The reason I bring this to your attention is because it is often the office staff who ends up playing a critical role in your care -- as they control scheduling, passing along information, helping with insurance issues and keeping track of your medical records.
A doctor can be the best in his or her field, but if their office staff is incompetent, you've got a problem. A big problem.
When I first found a lump in my breast, I followed up with a mammogram 2 weeks later. Nothing out of the ordinary appeared on the mammogram, but because there was definitely a lump, I was told I needed ultrasound.
That required going through my physician's office for another referral and scheduling. The challenge was, I could never talk to my physician directly. He was too busy. The only person I had contact with was his office manager, who relayed my information back and forth between the doctor and me. I was so naive.
The office manager assured me that my doctor didn't think there was cause for concern, and the soonest she could schedule an ultrasound was 2 weeks later. When I pushed for an earlier date, she wouldn't budge.
Two weeks passed and I had the ultrasound, which showed a mass. Then, I was told I needed a biopsy. Back to my doctors' office, where I dealt with The Office Queen. Again, she was in charge of the referral for a surgeon. And, of course, the soonest the surgeon could see me was 2 weeks later. Another wait.
From the time I found my lump to the time it was biopsied and found to be malignant (stage 3, to be precise), it had been a time span of over 6 weeks.
You are probably wondering why I let this go on for so long and didn't demand better service. Like I said, I had never had to deal with doctors' offices and labs on this level before, so I didn't know what to expect. But when I was told that I had an "aggressive form of cancer" and that it had spread rapidly -- in a period of a few months -- I got angry. Very angry. There was no telling how much the 6-week wait cost me in terms of my cancer's advancement.
Anger brought out my voice. And, believe me, every office employee has heard it ever since. Don't get me wrong. There are some nice people out there. In fact, I am quick to speak up about those who go above and beyond by writing letters of praise to hospital CEOs and physicians. I've even sent cards and presents. Because when you are vulnerable, you are truly grateful for their help and kindness.
At the same time, I also don't accept mediocrity when it comes to my health. And that's what, most recently, Irene had to learn.

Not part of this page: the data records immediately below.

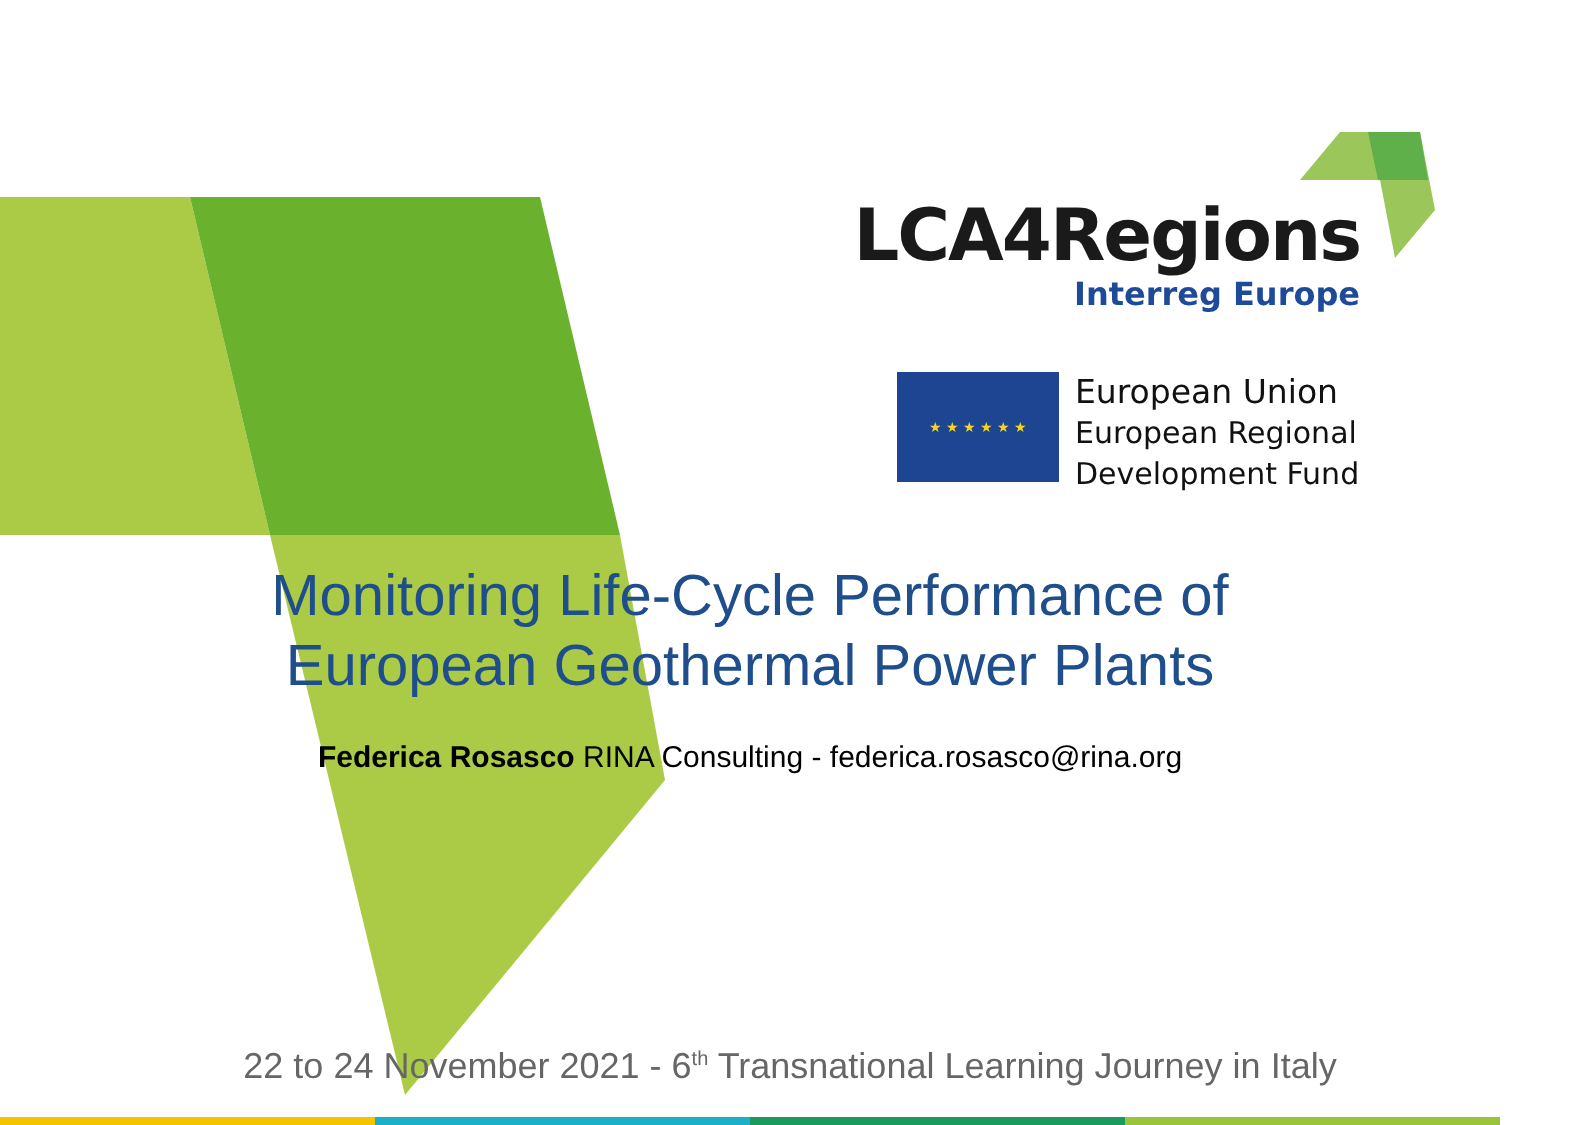LCA4Regions
Interreg Europe
★ ★ ★ ★ ★ ★
European Union
European Regional
Development Fund
Monitoring Life-Cycle Performance of
European Geothermal Power Plants
Federica Rosasco RINA Consulting - federica.rosasco@rina.org
22 to 24 November 2021 - 6<sup>th</sup> Transnational Learning Journey in Italy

Irene was the executive assistant to one of my surgeons. She ran a tight office, I could tell. But she knew nothing about patient care. I discovered this the day of my pre-op, when my physician's orders had not arrived at the lab, resulting in confusion and problems that I won't go into. I called Irene to let her know about the mixup. She ripped into me.

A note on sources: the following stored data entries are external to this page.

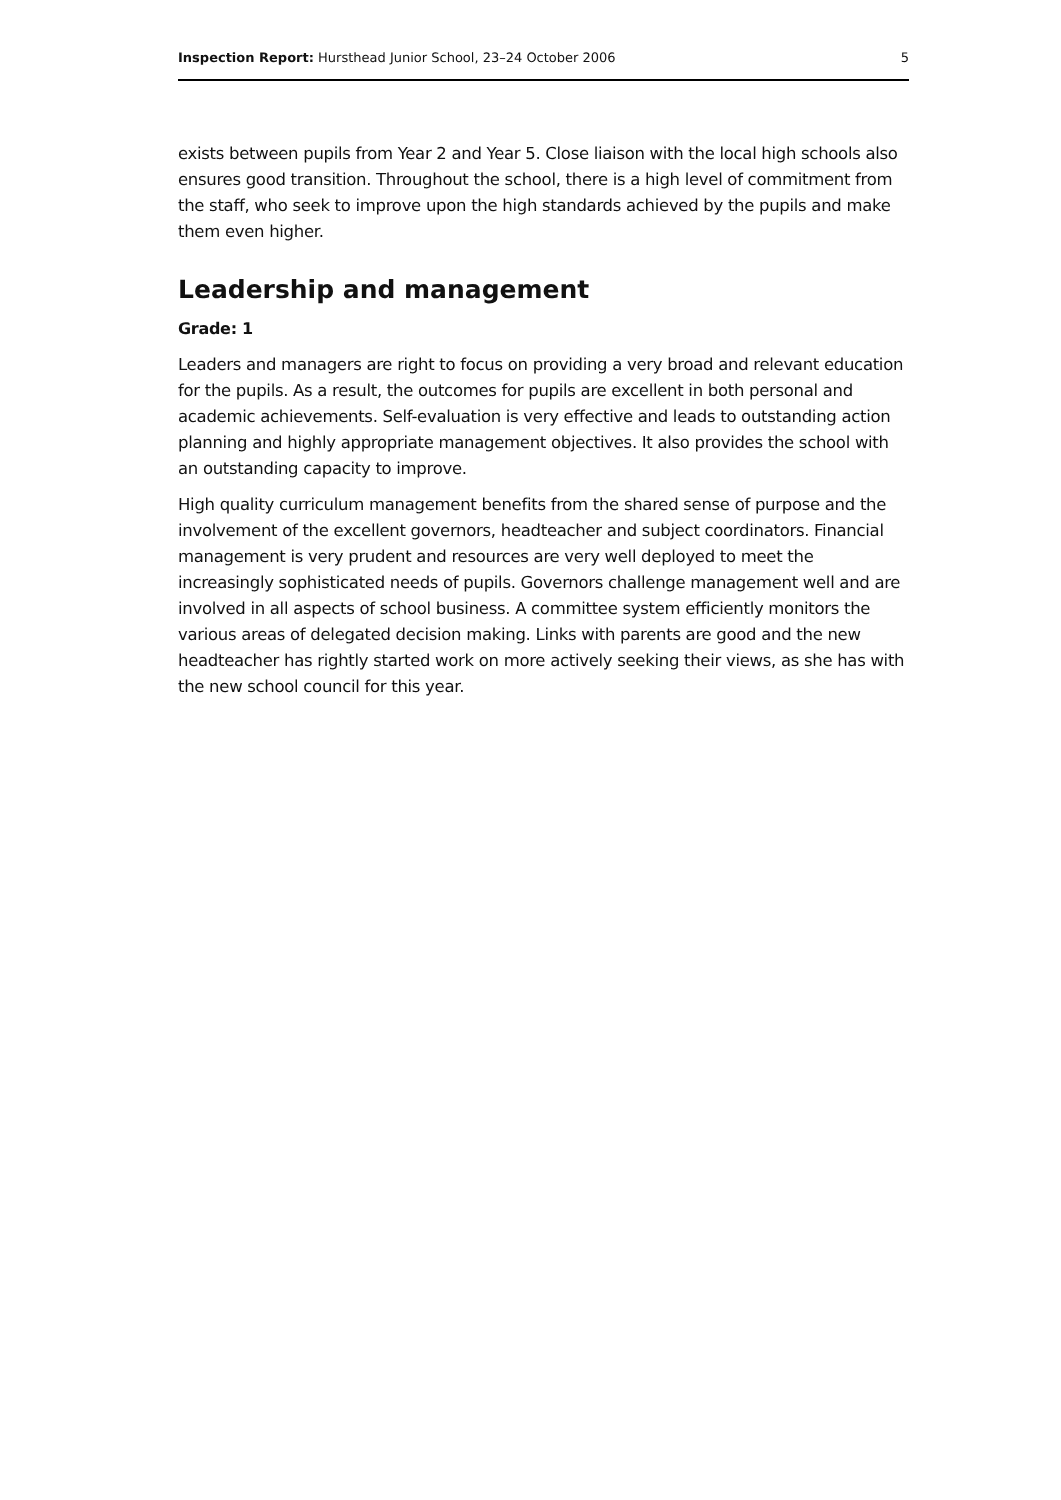Inspection Report: Hursthead Junior School, 23–24 October 2006 5
exists between pupils from Year 2 and Year 5. Close liaison with the local high schools also ensures good transition. Throughout the school, there is a high level of commitment from the staff, who seek to improve upon the high standards achieved by the pupils and make them even higher.
Leadership and management
Grade: 1
Leaders and managers are right to focus on providing a very broad and relevant education for the pupils. As a result, the outcomes for pupils are excellent in both personal and academic achievements. Self-evaluation is very effective and leads to outstanding action planning and highly appropriate management objectives. It also provides the school with an outstanding capacity to improve.
High quality curriculum management benefits from the shared sense of purpose and the involvement of the excellent governors, headteacher and subject coordinators. Financial management is very prudent and resources are very well deployed to meet the increasingly sophisticated needs of pupils. Governors challenge management well and are involved in all aspects of school business. A committee system efficiently monitors the various areas of delegated decision making. Links with parents are good and the new headteacher has rightly started work on more actively seeking their views, as she has with the new school council for this year.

At this point, I had not eaten or even had a sip of water for hours on end. I had had a lot of blood drawn. I was tired and nervous and extremely thirsty. Nasty Irene sent me completely over the edge. There I stood, bawling...in front of my mom, the nurses and an entire waiting room of strangers.
When I reached my surgeon's nurse and told her the situation, she immediately resolved it and conveyed her apologies. Something Irene could have easily done herself. Furthermore, I found out that Irene was mean to other patients...but their weren't speaking up and complaining.

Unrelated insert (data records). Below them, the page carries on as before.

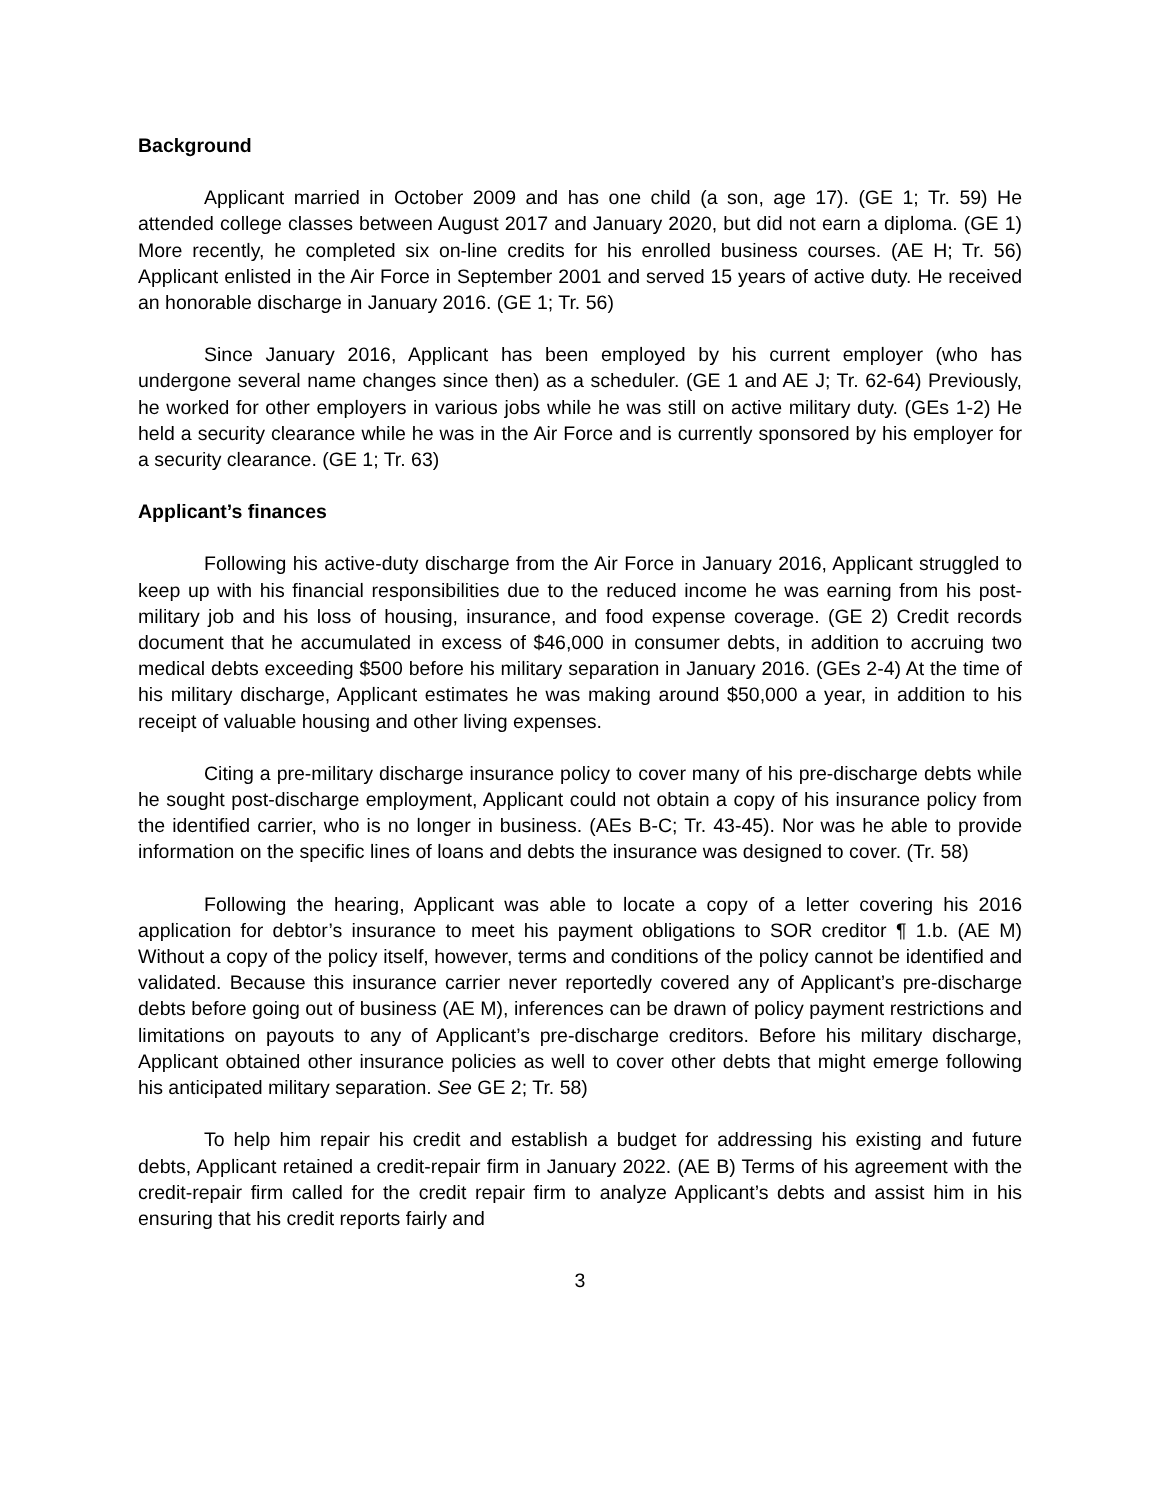Background
Applicant married in October 2009 and has one child (a son, age 17). (GE 1; Tr. 59) He attended college classes between August 2017 and January 2020, but did not earn a diploma. (GE 1) More recently, he completed six on-line credits for his enrolled business courses. (AE H; Tr. 56) Applicant enlisted in the Air Force in September 2001 and served 15 years of active duty. He received an honorable discharge in January 2016. (GE 1; Tr. 56)
Since January 2016, Applicant has been employed by his current employer (who has undergone several name changes since then) as a scheduler. (GE 1 and AE J; Tr. 62-64) Previously, he worked for other employers in various jobs while he was still on active military duty. (GEs 1-2) He held a security clearance while he was in the Air Force and is currently sponsored by his employer for a security clearance. (GE 1; Tr. 63)
Applicant’s finances
Following his active-duty discharge from the Air Force in January 2016, Applicant struggled to keep up with his financial responsibilities due to the reduced income he was earning from his post-military job and his loss of housing, insurance, and food expense coverage. (GE 2) Credit records document that he accumulated in excess of $46,000 in consumer debts, in addition to accruing two medical debts exceeding $500 before his military separation in January 2016. (GEs 2-4) At the time of his military discharge, Applicant estimates he was making around $50,000 a year, in addition to his receipt of valuable housing and other living expenses.
Citing a pre-military discharge insurance policy to cover many of his pre-discharge debts while he sought post-discharge employment, Applicant could not obtain a copy of his insurance policy from the identified carrier, who is no longer in business. (AEs B-C; Tr. 43-45). Nor was he able to provide information on the specific lines of loans and debts the insurance was designed to cover. (Tr. 58)
Following the hearing, Applicant was able to locate a copy of a letter covering his 2016 application for debtor’s insurance to meet his payment obligations to SOR creditor ¶ 1.b. (AE M) Without a copy of the policy itself, however, terms and conditions of the policy cannot be identified and validated. Because this insurance carrier never reportedly covered any of Applicant’s pre-discharge debts before going out of business (AE M), inferences can be drawn of policy payment restrictions and limitations on payouts to any of Applicant’s pre-discharge creditors. Before his military discharge, Applicant obtained other insurance policies as well to cover other debts that might emerge following his anticipated military separation. See GE 2; Tr. 58)
To help him repair his credit and establish a budget for addressing his existing and future debts, Applicant retained a credit-repair firm in January 2022. (AE B) Terms of his agreement with the credit-repair firm called for the credit repair firm to analyze Applicant’s debts and assist him in his ensuring that his credit reports fairly and
3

Well, Irene. In journalism school, they say, "The editor always has the last word," and Irene didn't know who she was dealing with. I wrote a speech. I wrote a treatise. I wrote Beowolf II.
I told my surgeon that Irene was a disadvantage to his marvelous practice. That she shouldn't be working in a place that required patient contact. People like Irene should be working at a company that didn't care about customer service at all -- like an airline, for example. Anywhere, I said, but a doctors' office.
So, there, Irene! Take that!
Unfortunately, I wrote the letter before I found out that I was going to have to have a second operation...with the same surgeon. Which meant I would have to deal with Irene again.
Nevertheless, I will continue to speak up and speak out. So, watch out, Irene...and everyone else who messes with me. Because breast cancer teaches you to be appreciative, but also to roar when you need to.